Motivation, patience, curiosité et persévérance sont pour la scientifique les ingrédients clés pour réussir dans la recherche. « Il faut aussi dépasser sa zone de confort et oser, ne pas avoir peur d’ouvrir des portes qui nous sont inconnues, car on en sort souvent plus armé et mûri. J’en suis la preuve ! »
Selon Dalila Ajjaji, il est aussi très important d’être entouré, aussi bien du côté professionnel que personnel. « Je tiens d’ailleurs à remercier mon directeur de thèse, Abdou Rachid Thiam, qui m’a permis de me lancer dans cette belle aventure, ainsi que mon équipe de travail, avec laquelle j’ai adoré collaborer. Je remercie aussi toute l’équipe administrative sans laquelle j’aurais été un peu perdue, merci à Nora Sadaoui surtout. Je n’oublie pas toute ma famille qui m’a toujours soutenue, je leur en serai infiniment reconnaissante. »
À propos de l’interaction de la protéine Core du Virus de l'Hépatite C avec les corps lipidiques
La thèse en biophysique de Dalila Ajjaji porte sur l’étude du trafic du VHC dans la cellule du foie qu’il infecte. Le virus aime interagir avec le gras de la cellule. Dalila s’est intéressée plus précisément à une protéine appelée Core3, constituant majeur de ce virus, qui se lie aux gouttelettes lipidiques cellulaires. Pourquoi et comment se fait cette liaison ? C’est en majorité à ces questions que la chercheuse a tenté de répondre : « grâce aux observations en cellules modèles de l’Hépatite C et aux tests en modèles membranaires artificiels menés en parallèle, j’ai pu mieux comprendre et caractériser cette interaction protéine-membrane. J’ai donc passé mes trois années de thèse à naviguer entre la plateforme de l’Institut de biologie de l’ENS (IBENS) et mon laboratoire au département de physique. J’ai ainsi pu rencontrer des personnes qui travaillent dans différents domaines et qui ont apporté une autre vision sur mon sujet. » Un travail de collaboration interdisciplinaire très enrichissant pour la chercheuse puisqu’elle a soutenu avec succès sa thèse en en décembre 2019.

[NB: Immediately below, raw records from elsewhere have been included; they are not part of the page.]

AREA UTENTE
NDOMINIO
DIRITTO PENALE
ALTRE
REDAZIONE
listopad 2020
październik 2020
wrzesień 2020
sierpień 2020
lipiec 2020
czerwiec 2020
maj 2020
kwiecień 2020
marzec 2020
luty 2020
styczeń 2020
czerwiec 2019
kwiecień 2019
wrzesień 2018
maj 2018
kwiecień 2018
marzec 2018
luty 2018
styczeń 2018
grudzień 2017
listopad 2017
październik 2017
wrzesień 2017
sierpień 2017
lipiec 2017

1Les gouttelettes lipidiques sont des structures intracellulaires de stockage d’énergie (de lipides), leur volume croissant ou décroissant selon les besoins énergétiques métaboliques. Véritables structures dynamiques, elles permettent, entre autres, des échanges lipidiques entre différents éléments intracellulaires, en leur fournissant les éléments nécessaires à leur croissance. (source : La gouttelette lipidique, un nouvel organite ? Philippe Roingeard, inserm.fr)
2Les interférons sont des protéines naturellement produites par les cellules du système immunitaire, mais aussi d'autres types cellulaires. Leur nom vient du fait qu'ils interfèrent avec la réplication virale dans les cellules de l'hôte, en améliorant notamment leur résistance aux infections virales.
3Une protéine Core est l’une des protéines jouant un rôle structurel ou fonctionnel majeur dans le complexe moléculaire dont elles font partie. Elles peuvent par exemple former une couche interne entourant le matériel générique d’un virus.